Comparison of loading rate‐dependent injury modes in a murine model of post‐traumatic osteoarthritis

Abstract

Post-traumatic osteoarthritis (PTOA) is a common long-term consequence of joint injuries such as anterior cruciate ligament (ACL) rupture. In this study we used a tibial compression overload mouse model to compare knee injury induced at low speed (1 mm/s), which creates an avulsion fracture, to injury induced at high speed (500 mm/s), which induces midsubstance tear of the ACL. Mice were sacrificed at 0 days, 10 days, 12 weeks, or 16 weeks post-injury, and joints were analyzed with micro-computed tomography, whole joint histology, and biomechanical laxity testing.

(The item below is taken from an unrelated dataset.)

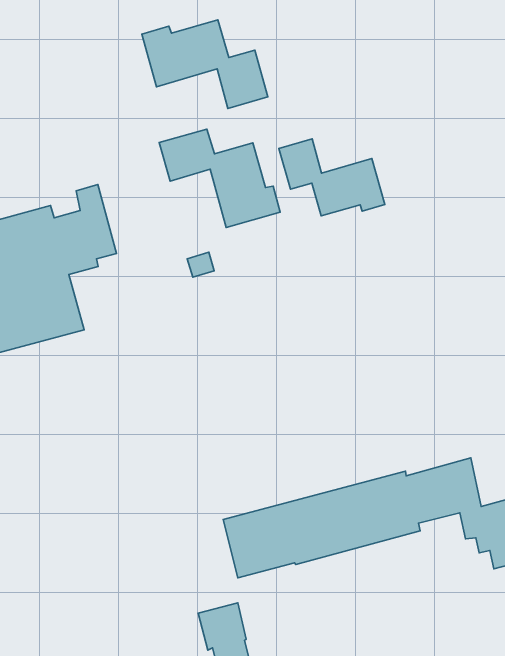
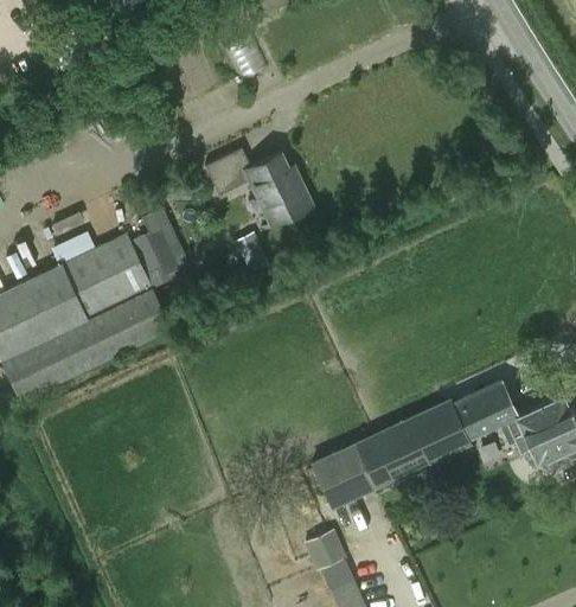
building: [142,20,268,108] -> none
building: [279,139,385,216] -> none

Knee injury with both injury modes caused considerable trabecular bone loss by 10 days post-injury, with the Low Speed Injury group (avulsion) exhibiting a greater amount of bone loss than the High Speed Injury group (midsubstance tear). Immediately after injury, both injury modes resulted in greater than twofold increases in total AP joint laxity relative to control knees. By 12 and 16 weeks post-injury, total AP laxity was restored to uninjured control values, possibly due to knee stabilization via osteophyte formation. This model presents an opportunity to explore fundamental questions regarding the role of bone turnover in PTOA, and the findings of this study support a biomechanical mechanism of osteophyte formation following injury.